Près d’un an après la fin des groupes de travail lancés dans le cadre du Ségur de la santé à propos des sanctions financières des hôpitaux qui ne respectent pas le temps de travail légal des internes, le ministère a publié un nouveau décret au Journal officiel pour permettre aux directeurs d’ARS de mettre en place des pénalités.
Désormais, les établissements recevant des internes en stage qui sont concernés par la suspension du stage d'un étudiant, une décision de suspension ou de retrait de l'agrément d'un terrain de stage ou une décision mettant fin aux fonctions de chef de service ou de responsable de structure interne, seront susceptibles de devoir payer des indemnités… après toutefois une longue procédure, s’étalant sur plusieurs mois. "Ce décret, qui est vendu par le Gouvernement comme un engagement tenu, va dans le bon sens. Mais ce qu’il y a dedans ne va pas assez loin. Aujourd’hui, c’est minimum 10 mois de procédure pour envisager la possibilité de sanctionner les hôpitaux", détaille Olivia Fraigneau, présidente de l’Intersyndicale nationale des internes (Isni).
En effet, selon le détail de ce décret, lorsque des problèmes concernant un carabin ou la gestion d’un service par son chef sont signalés, le directeur de l’établissement doit en informer le directeur de l’ARS sous 4 mois. Si le directeur de l’ARS constate "la persistance ou l'aggravation de ces manquements au sein du service ou de la structure interne concerné" passé ce délai, il peut alors mettre en demeure le directeur de l'établissement "de lui remettre un rapport précisant les engagements pris et mesures décidées pour remédier à cette situation", sous 4 mois également. Ce délai peut néanmoins être ramené à deux mois "lorsque les circonstances l’exigent", précise le décret.

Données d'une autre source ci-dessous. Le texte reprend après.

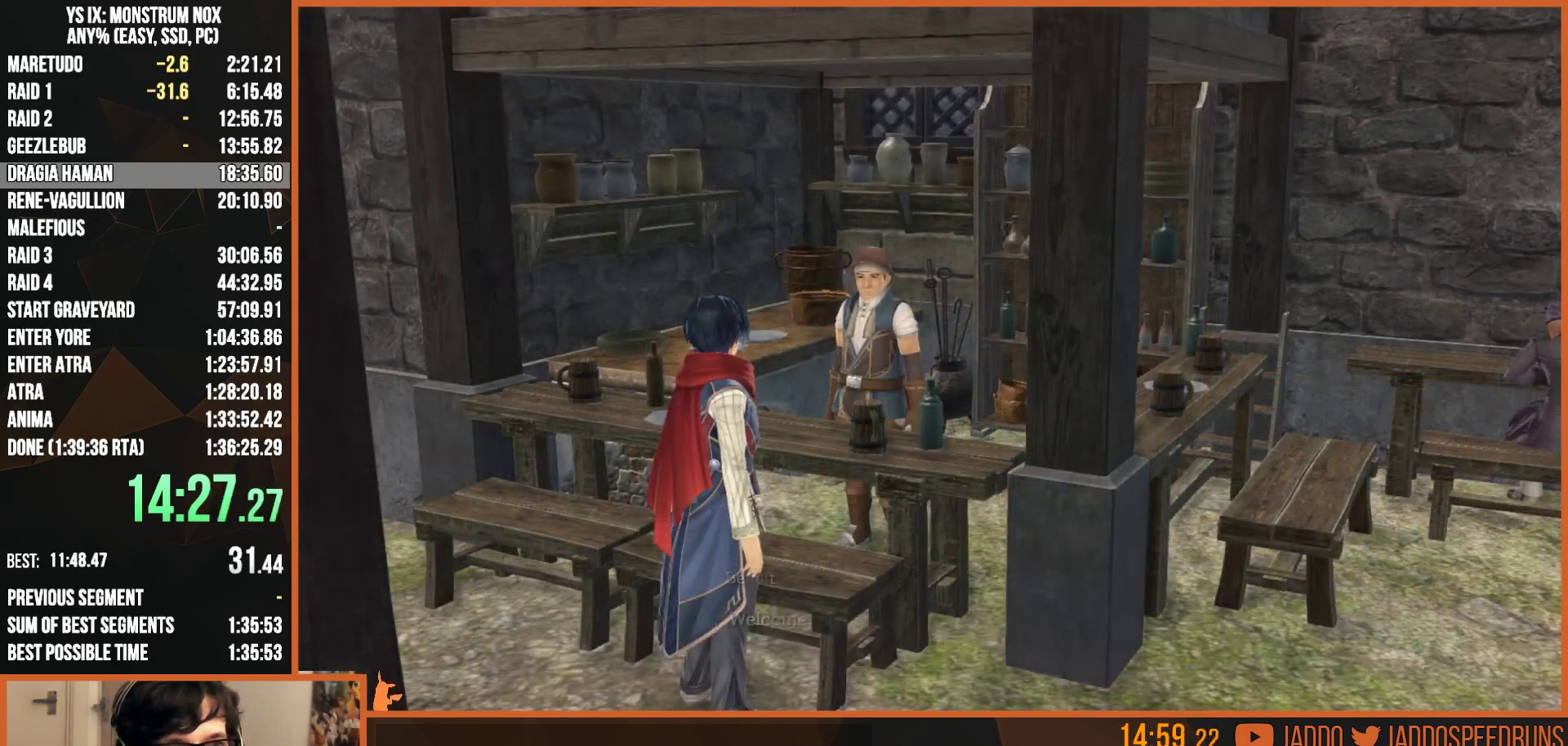
{"buttons": [], "left_stick": "center", "right_stick": "center", "button_events": [[17, "CROSS", "down"], [67, "CROSS", "up"]]}
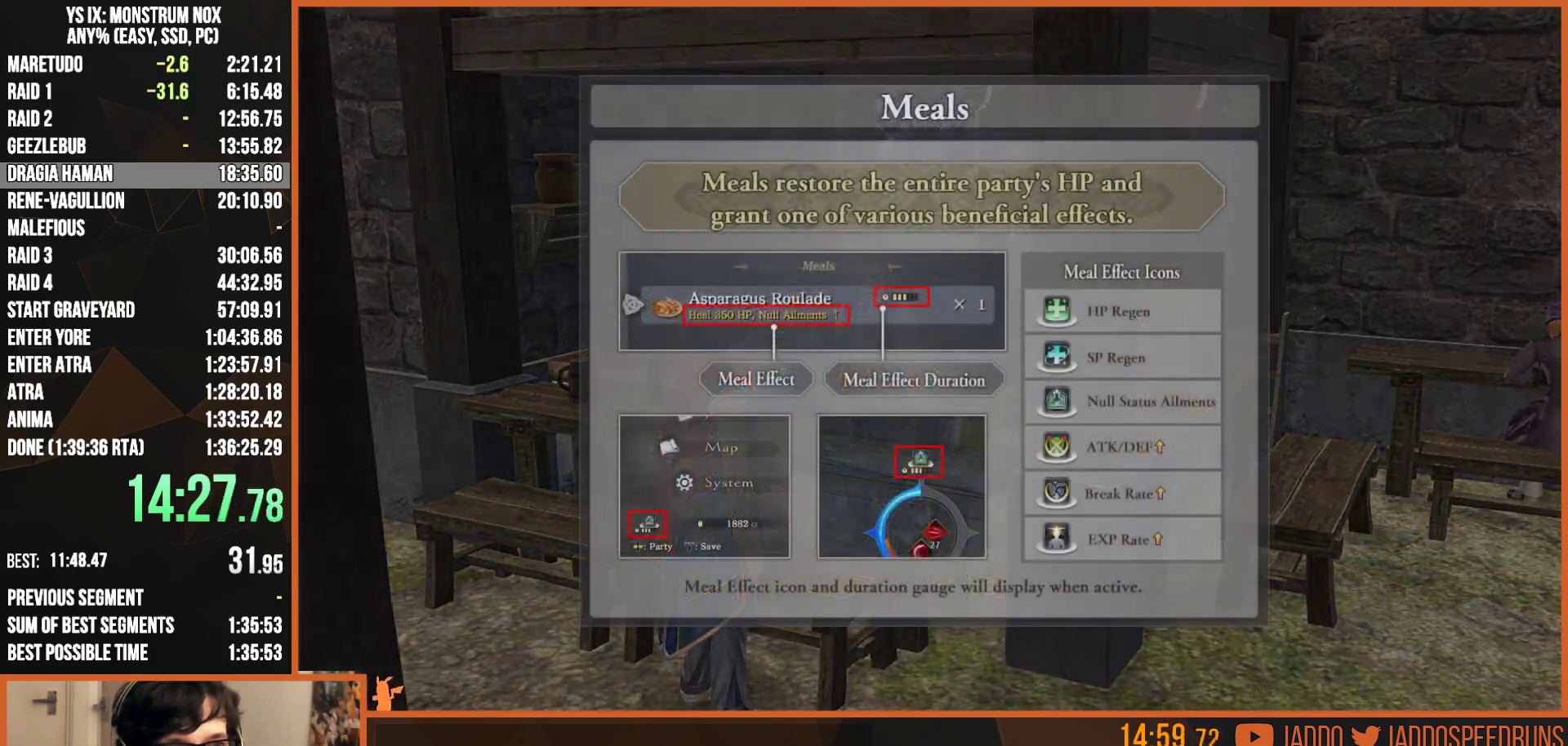
{"buttons": ["R1"], "left_stick": "center", "right_stick": "center", "button_events": [[83, "CROSS", "down"], [200, "CROSS", "up"], [250, "CROSS", "down"], [283, "R1", "down"], [467, "CROSS", "up"]]}
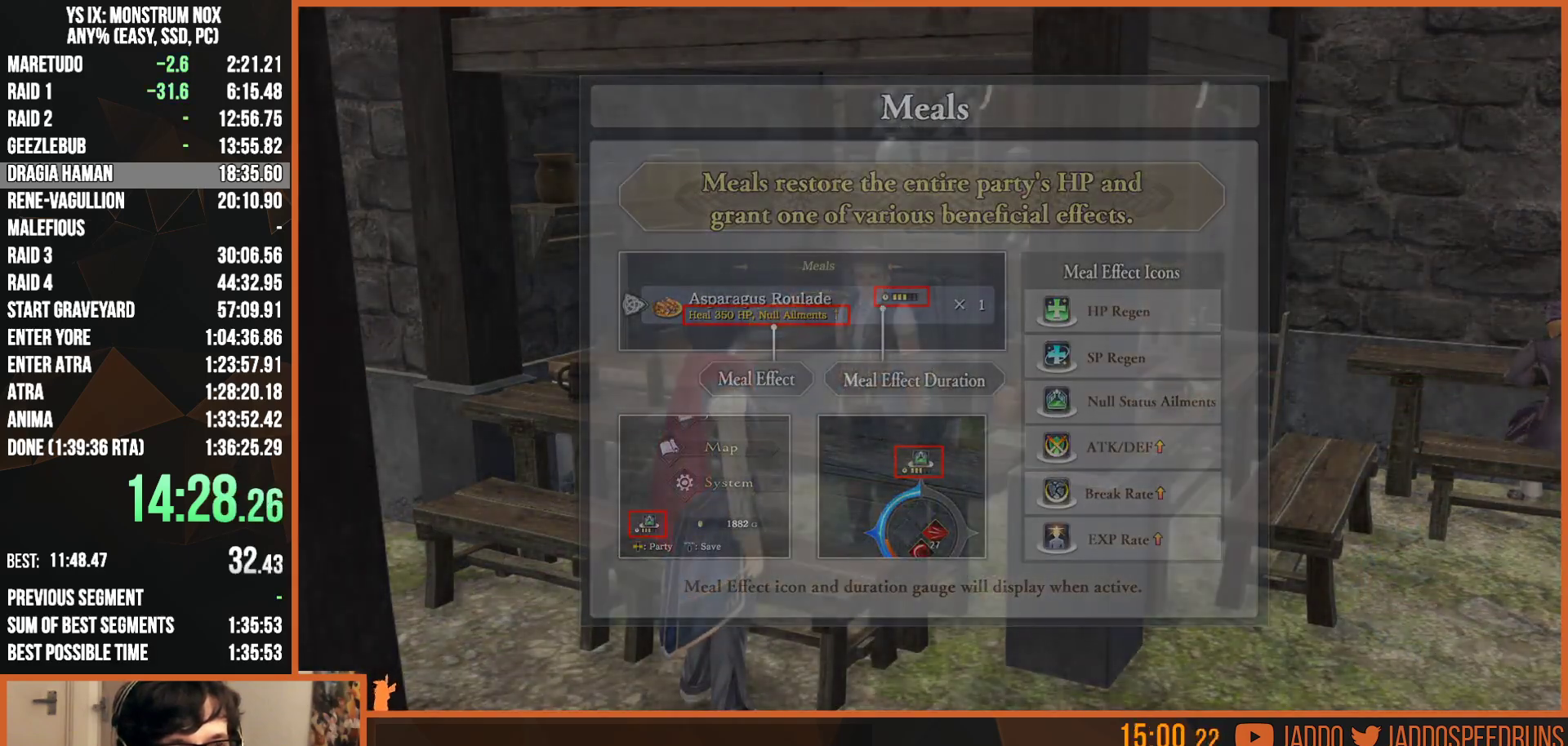
{"buttons": [], "left_stick": "center", "right_stick": "center", "button_events": [[250, "R1", "up"]]}
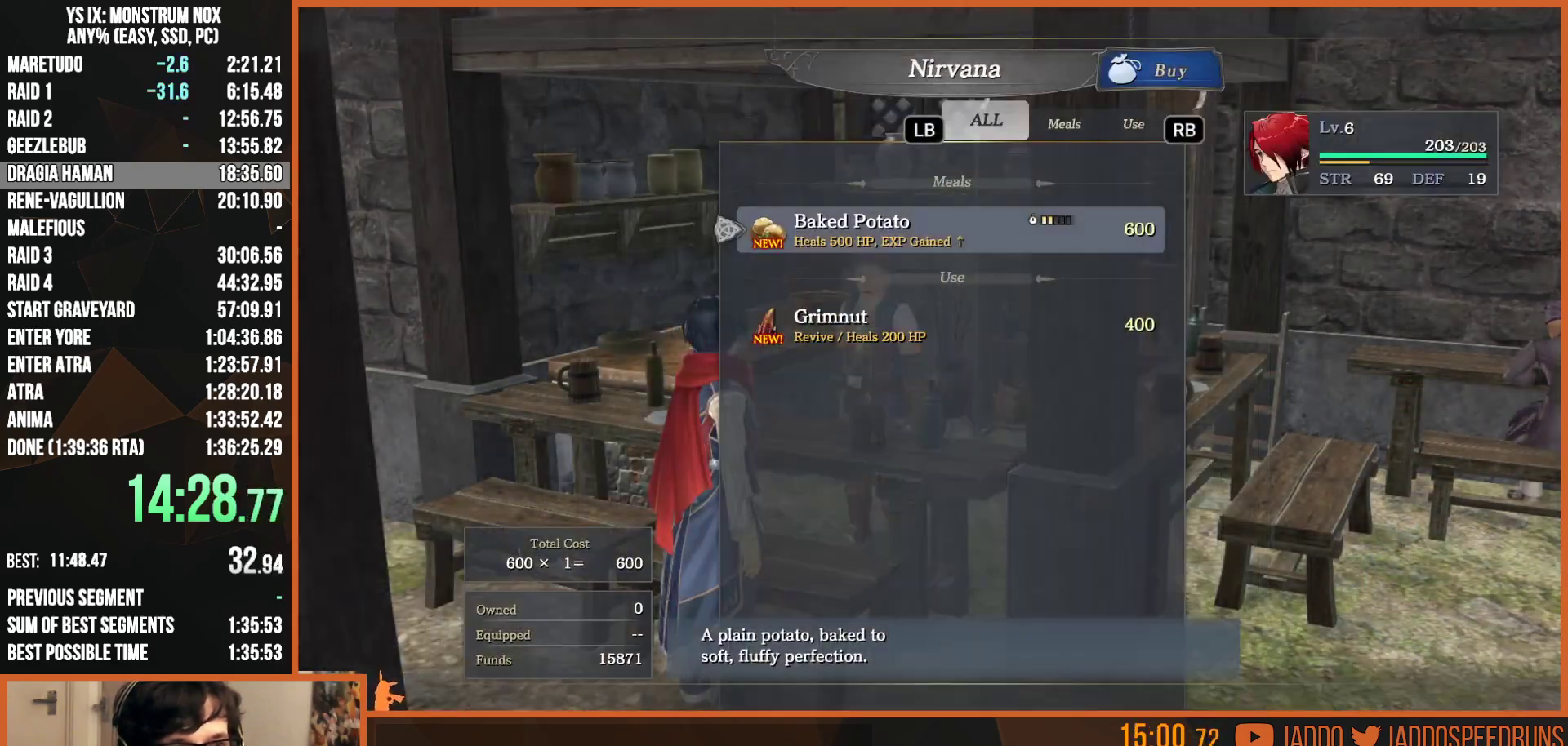
{"buttons": [], "left_stick": "center", "right_stick": "center", "button_events": [[33, "CROSS", "down"], [150, "CROSS", "up"], [333, "DPAD_LEFT", "down"], [450, "DPAD_LEFT", "up"]]}
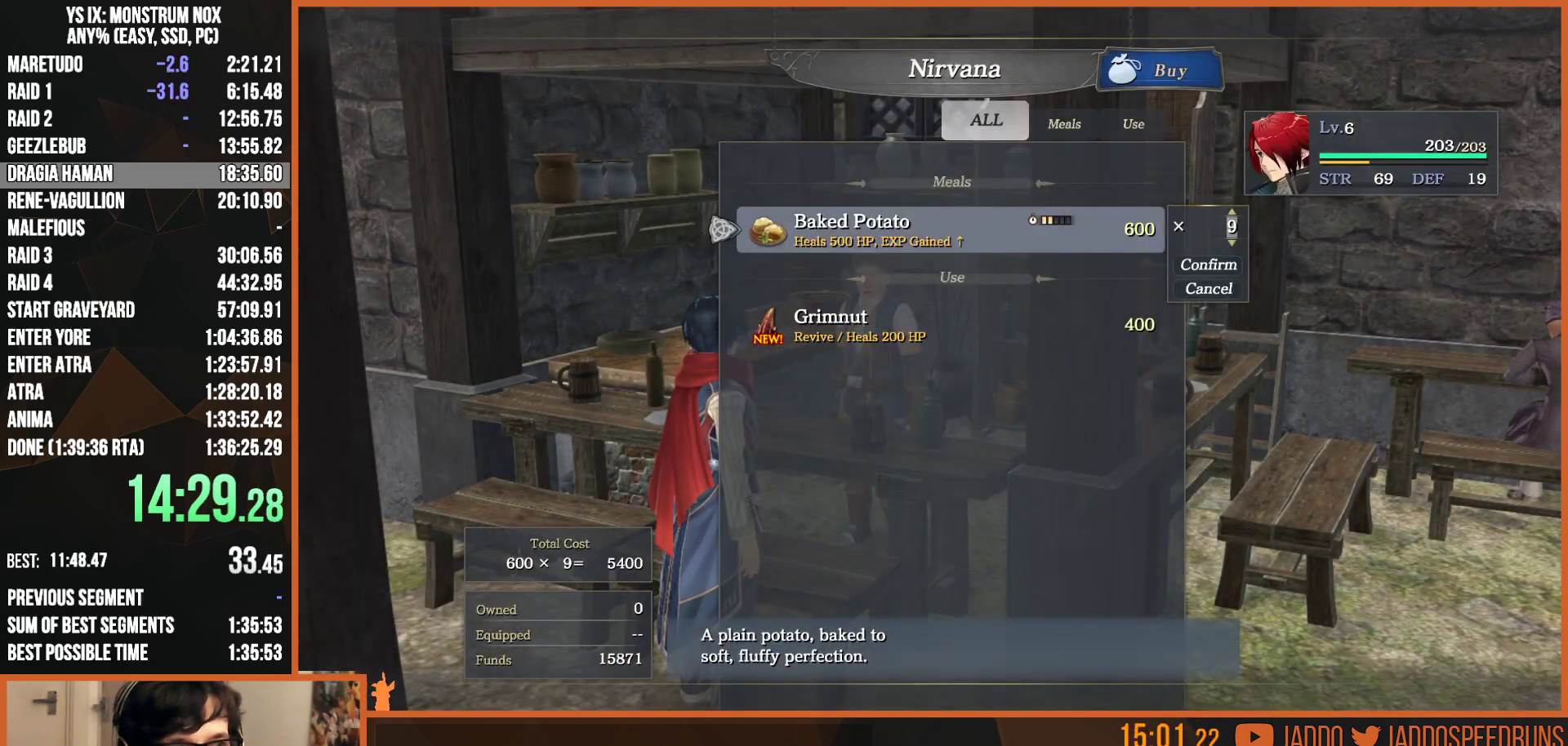
{"buttons": [], "left_stick": "center", "right_stick": "center", "button_events": [[83, "CROSS", "down"], [200, "CROSS", "up"], [267, "CROSS", "down"], [367, "CROSS", "up"]]}
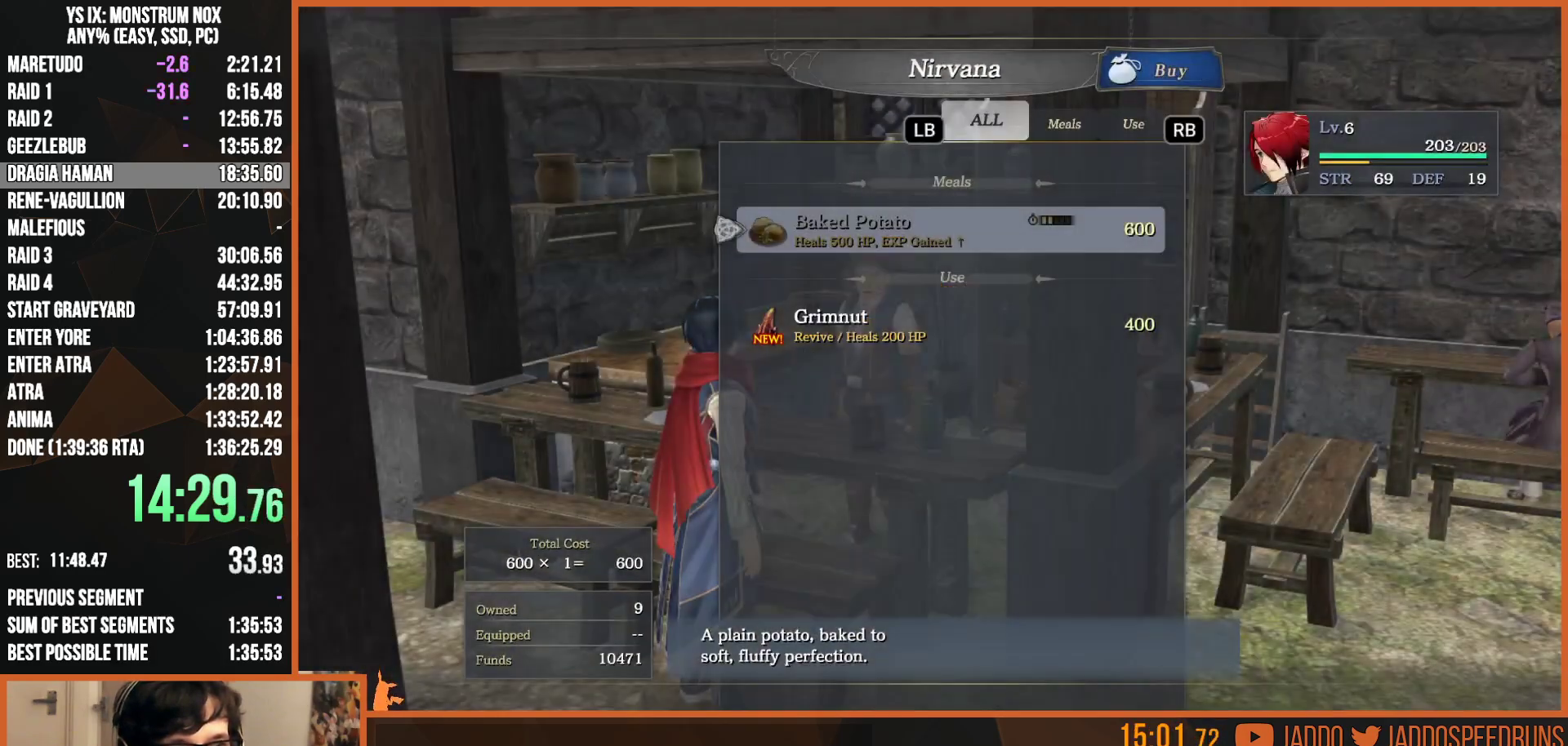
{"buttons": [], "left_stick": "center", "right_stick": "center", "button_events": [[133, "CIRCLE", "down"], [233, "CIRCLE", "up"], [300, "CIRCLE", "down"], [400, "CIRCLE", "up"]]}
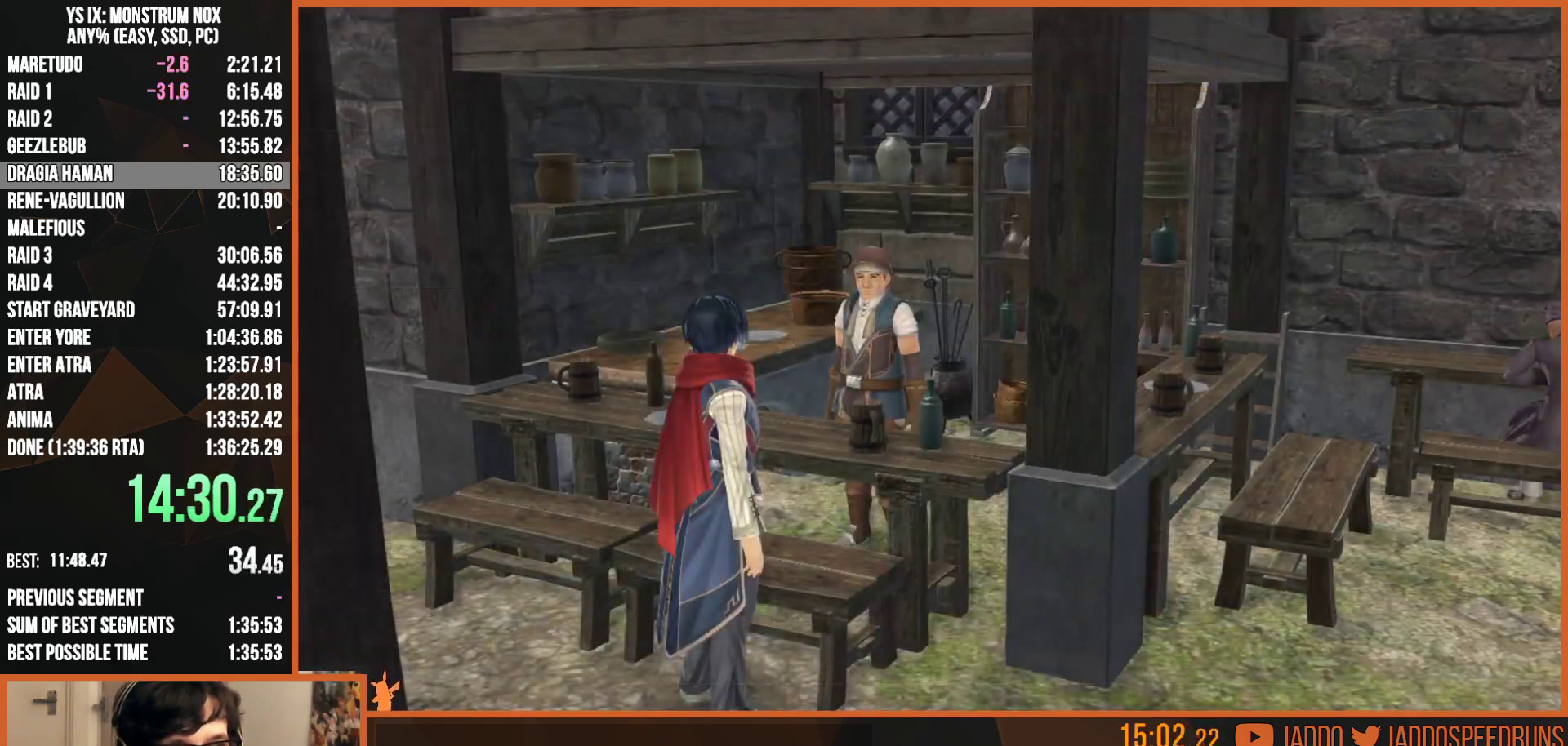
{"buttons": ["L2"], "left_stick": "up-left", "right_stick": "center", "button_events": [[183, "L2", "down"], [250, "TRIANGLE", "down"], [367, "TRIANGLE", "up"]]}
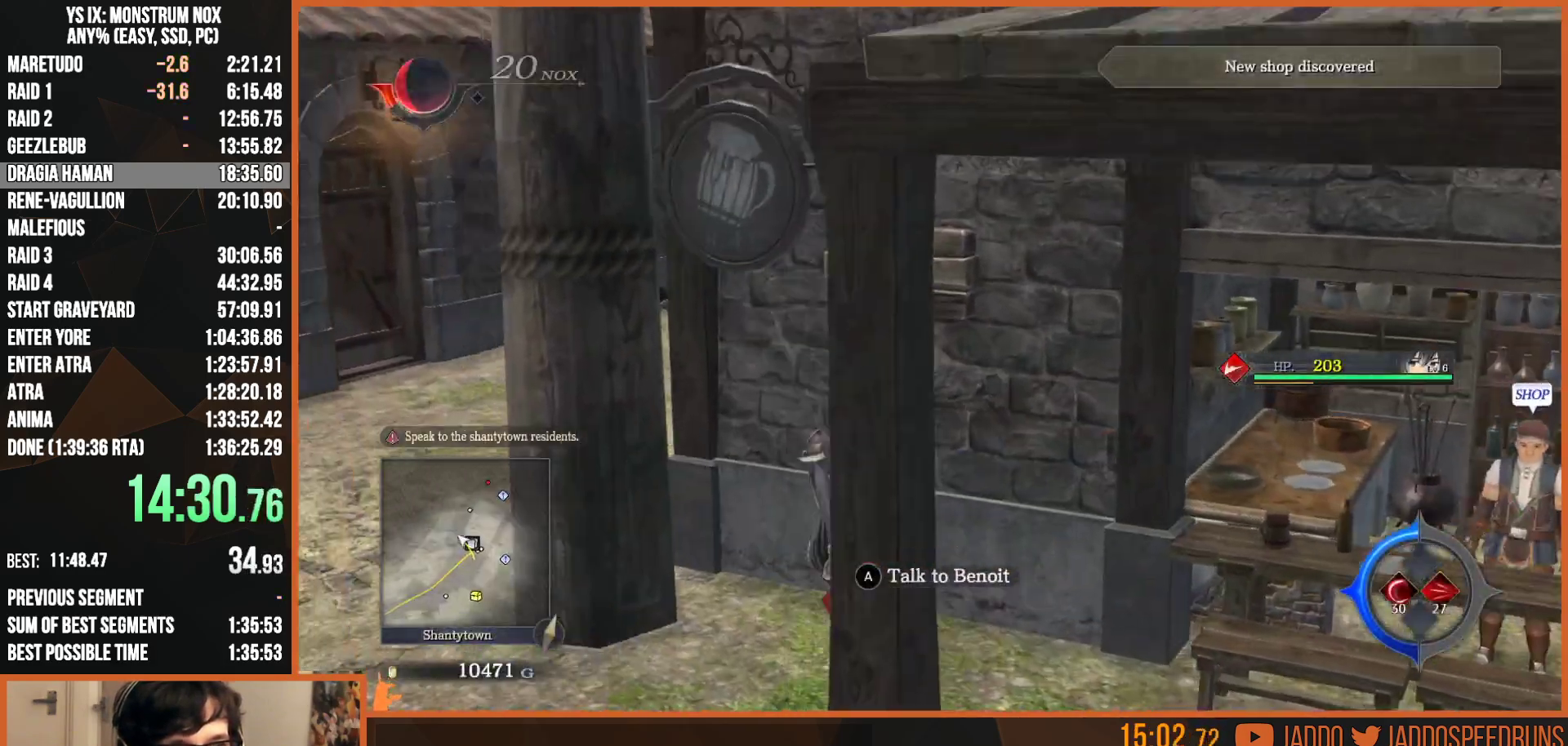
{"buttons": [], "left_stick": "down", "right_stick": "up-right", "button_events": [[267, "L2", "up"], [333, "L2", "down"], [500, "L2", "up"]]}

"Cette mise en demeure vaut ouverture d'une procédure à l'issue de laquelle il pourra [...] décider de prononcer une pénalité financière à l'égard de l'établissement et il l'informe de la possibilité pour celui-ci de se faire assister d'un conseil", est-il encore indiqué. Enfin, à compter de la réception du rapport, le directeur de l’ARS dispose de deux mois pour "apprécier la situation" et prononcer une pénalité financière, si rien ne s’est arrangé.
"Pour nous, le fait que les sanctions soient a posteriori et finalement jamais réellement applicables, c’est fait pour ne pas faire peur aux représentants hospitaliers. Ça n'envoie pas le bon signal", déplore auprès d’Egora Théophile Denise, premier vice-président de l’Intersyndicale autonome représentative des internes de médecine générale (Isnar-IMG). "Le délai est passé de 15 mois à 10 mois, c’est une avancée mais ce n’est toujours pas suffisant. Ce décret aurait dû permettre d’aborder la question du temps de travail de manière générale, renchérit Olivia Fraigneau. Là, ça n'empêche pas les hôpitaux de ne pas respecter le temps de travail. Cela dit juste qu’ils paieront s’ils sont en dehors du cadre légal. Nous, on ne veut pas que les hôpitaux fassent des coupes budgétaires pour que les internes travaillent plus. Les hôpitaux doivent mettre en place le décompte pour que les internes arrêtent de se suicider."
Ce sont les directeurs des ARS qui définiront le montant des pénalités, qui feront l’objet d’arrêtés individuels. "Le montant de la pénalité financière qui peut être prononcée en application du présent article tient compte de la gravité des manquements constatés, de leur durée et de leur répétition éventuelle ainsi que du nombre d'étudiants concernés. Il ne peut excéder le montant total des crédits délégués pour le financement des postes d'étudiants de troisième cycle accueillis sur le lieu de stage concerné", détaille le ministère de la Santé.